# Second Law of Thermodynamics

The second law of thermodynamics states that there exists a valuable physical quantity, called entropy, that increases during a natural and spontaneous process. Its change is zero for a reversible process. The second law is also known as the law of increased entropy ^{[1-4]}.

The second law quantifies energy and asserts that a process has a specific direction. The first law does not predict the direction of the process nor guarantee that the process will occur. Thus, the second law was developed to ascertain if a process will happen or not, which is only possible if it satisfies both the first and second laws.

Several eminent scientists have contributed to the second law. These include French physicist Sadi Carnot, German physicist Rudolf Clausius, and Scottish-Irish physicist Lord Kelvin.

## Equation

To understand the second law equations, we must first know the mathematical form of entropy. When a system goes from one state to another, its entropy change (ΔS) is defined as the amount of heat (Q) exchanged divided by the temperature (T) at which the exchange takes place ^{[1,3-5]}.

ΔS = Q/T

Therefore, the change in entropy for the system and the surroundings are given as follows:

(ΔS)_{sys.} = Q_{sys.}/T

(ΔS)_{surr.} = Q_{surr.}/T

The total entropy change is the sum of the entropy changes in the system and the surroundings. This total is the entropy change of the universe.

(ΔS)_{univ.}= (ΔS)_{sys.} + (ΔS)_{surr.}= Q_{sys.}/T + Q_{surr.}/T

**Reversible Process**

For a reversible, isothermal process, the heat lost by the system equals the heat gained by the surroundings. Similarly, the heat gained by the system equals the heat lost by the surroundings. Therefore,

Q_{sys.} = – Q_{surr.}

Hence,

(ΔS)_{univ.} = Q_{sys.}/T – Q_{sys.}/T = 0

Thus, for a reversible, isothermal process, the entropy change of the universe is zero.

**Irreversible Process**

If the process is irreversible, then the heat absorbed by the system from the surroundings is given by

Q_{irrev.} = nRT ln (V_{2}/V_{1})

Where

V_{1}: Initial volume of the system

V_{2}: Final volume of the system

T: Temperature at which volume change occurs

R: Universal gas constant (R = 8.314 JK^{-1}M^{-1})

n: Number of moles

We assume the system is an ideal gas that expands upon absorbing heat. Then, the entropy change of the universe is

(ΔS)_{univ.} = Q_{irrev.}/T = (nRT ln (V_{2}/V_{1}))/T = nR ln (V_{2}/V_{1})

Which is greater than zero since V_{2 }> V_{1}. Therefore,

(ΔS)_{univ.} > 0

If we combine both processes, we get the entropy change of the universe.

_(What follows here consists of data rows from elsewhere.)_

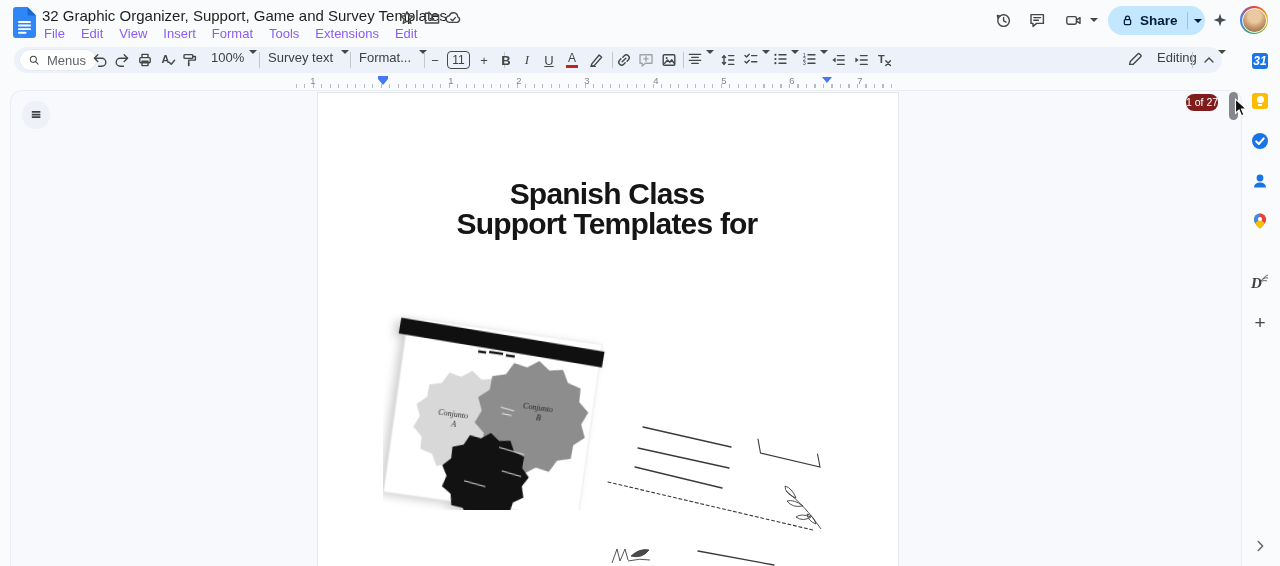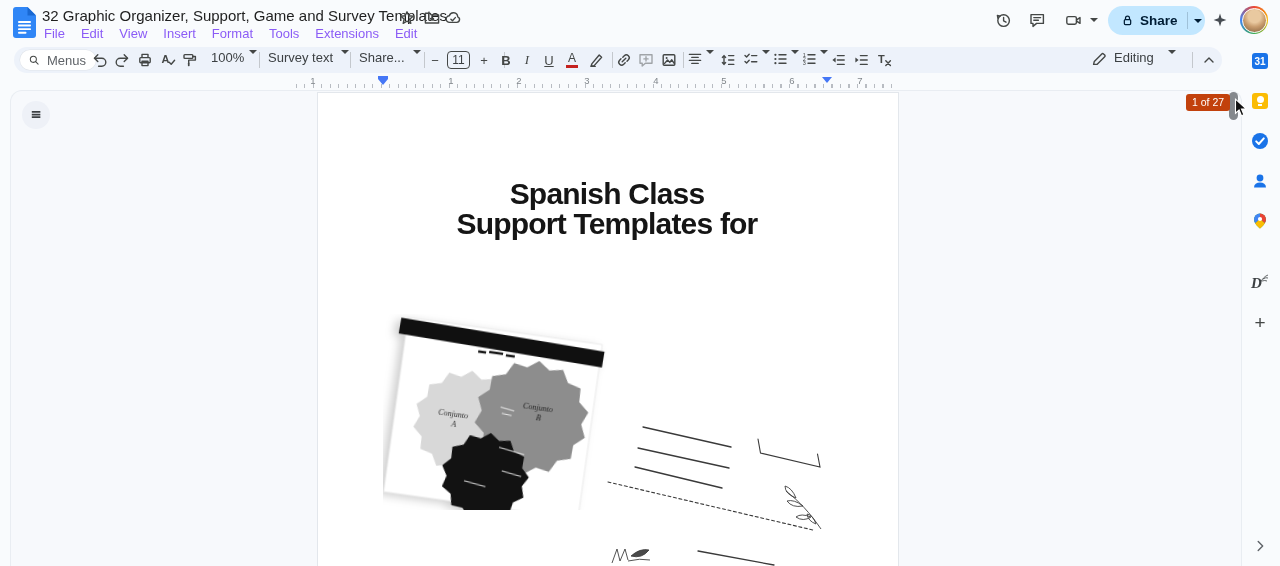--- a/index.html
+++ b/index.html
@@ -204,7 +204,7 @@
     <div class="sep" style="left:336px;"></div>
 
     <div class="abs flex" style="left:345px;top:3px;height:20px;gap:8px;">
-      <span class="tb-text">Share...</span>
+      <span class="tb-text">Format...</span>
       <span class="caret"></span>
     </div>
     <div class="sep" style="left:410px;"></div>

(ΔS)_{univ.} = (ΔS)_{sys.} + (ΔS)_{surr.} ≥ 0

The above inequality implies that (ΔS)_{univ.} is zero for a reversible process and increases for an irreversible process. The increase in entropy is because there may be work done on the system, resulting in friction and viscosity. Alternatively, there may be a chemical reaction occurring. The second law of thermodynamics leads us to conclude that disorder in the universe is increasing over time.

## Example

To understand the second law with an example, let us consider a typical irreversible process from real life ^{[2,4,5]}.

Suppose a hot object is put in contact with a cold object. Heat flows from the former to the latter, so the two come to thermal equilibrium. Now, suppose the two are separated. Would they return to their original temperatures? No. Thus, bringing them to the same temperature is irreversible; entropy will increase.

## Alternative Statements of the Second Law

The second law of thermodynamics has two alternative statements ^{[3,5]}.

**Clausius Statement**: “It is impossible to construct a device that, operating on a complete cycle, produces no effect other than transferring heat from a cold body to a hot body.”**Kelvin-Planck Statement:**“It is impossible to construct a device that, operating on a complete cycle, produces no effect other than converting heat directly into work.”

An application of the second law lies in heat engines and refrigerators. The second law places theoretical limits on the performances of these machines. Kelvin-Planck statement implies that no heat engine can have a thermal efficiency of 100%; otherwise, it would violate the second law. For example, a diesel engine has a thermal efficiency of 30%.

In nature, heat flows from a high-temperature region to a low-temperature region, as in the case of a heat engine. The reverse is not possible naturally; otherwise, the second law will be violated. However, a refrigerator can transfer heat from low to high temperatures, aided by work. According to Clausius statement, a refrigerator will not operate unless an external force drives its compressor to perform the desired work.

Any machine that violates the second law of thermodynamics is called the **perpetual motion of the second kind**.